:: Exercise passage

Thanks for the better A-B-A explanation, I had previously had the issue with a Queue based State-Machine (that's when I found out about the term "A-B-A problem"), and became kind of paranoid about it since it couldn't be solved with CAS (finally I just placed a lock around it since it really wasn't worth spending more time on it, because actual contention rate was very low).

As for omp atomic... well I knew that, and use it often, just didn't remember about it when I began :)

Anyways my goal was to make all the numerical members atomic, and with the same interface, since I have them bound with templates to dozens of scripting engines that have code running on them for which I'm not responsible.

RafSchietekat · ‎10-29-2008

"Anyways my goal was to make all the numerical members atomic, and with the same interface, since I have them bound with templates to dozens of scripting engines that have code running on them for which I'm not responsible." So you aren't going to do a benchmark against tbb::spin_mutex?

robert_jay_gould · ‎10-29-2008

Quoting - Raf Schietekat

"Anyways my goal was to make all the numerical members atomic, and with the same interface, since I have them bound with templates to dozens of scripting engines that have code running on them for which I'm not responsible." So you aren't going to do a benchmark against tbb::spin_mutex?

Ok your right, I was being lazy here :)

Anyways the results of my lousy (simple for loop) benchmark (and no one should probably quote these numbers) was

spin_mutex 0.0018s

atomic float 0.0036s

omp atomic 0.0036s

critical section 0.0080s

This meaning spin_mutex was the winner, but fatter than atomic float/omp atomic. So I'lldefinitelykeep spin_mutex for the moment, but will conserve the atomic solutions until I can do some testing on a more real workload, where memory might be more critical than time, or the not.

::::
:: Raw data

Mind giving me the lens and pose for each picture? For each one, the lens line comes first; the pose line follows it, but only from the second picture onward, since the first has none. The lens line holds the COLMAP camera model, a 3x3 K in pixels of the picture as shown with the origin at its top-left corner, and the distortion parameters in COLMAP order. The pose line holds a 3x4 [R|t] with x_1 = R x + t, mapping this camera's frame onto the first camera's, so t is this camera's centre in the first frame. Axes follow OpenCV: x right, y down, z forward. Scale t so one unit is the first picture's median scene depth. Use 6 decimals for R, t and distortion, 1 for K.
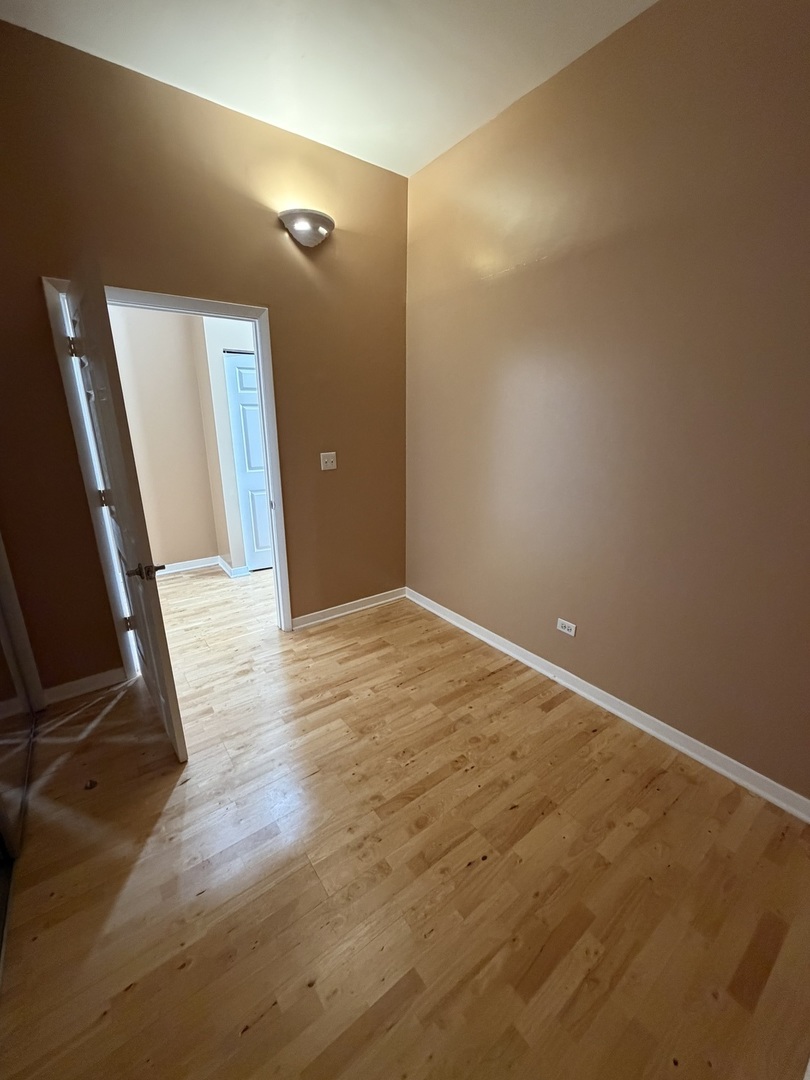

::::

• **Try it**: Continue the forum discussion on atomic floating-point members and the spin_mutex benchmark, beginning immediately after its final sentence.

• **Answer area**:
Thanks for the idea there!

RafSchietekat · ‎10-29-2008

So where is "the >30x performance boost" you mentioned earlier? What exactly is "critical section"? Note that I'm not sure that an atomic float might not still be a winner in a heavily oversubscribed situation (too many threads) if contention on individual atomics is low enough, depending on how much of a nuisance convoying really is (that would be interesting to know), but your implementation is still incorrect, even not taking into account what I did not mention yet, let alone what I would yet discover if I looked more closely... :-)

robert_jay_gould · ‎10-30-2008

Quoting - Raf Schietekat

So where is "the >30x performance boost" you mentioned earlier? What exactly is "critical section"? Note that I'm not sure that an atomic float might not still be a winner in a heavily oversubscribed situation (too many threads) if contention on individual atomics is low enough, depending on how much of a nuisance convoying really is (that would be interesting to know), but your implementation is still incorrect, even not taking into account what I did not mention yet, let alone what I would yet discover if I looked more closely... :-)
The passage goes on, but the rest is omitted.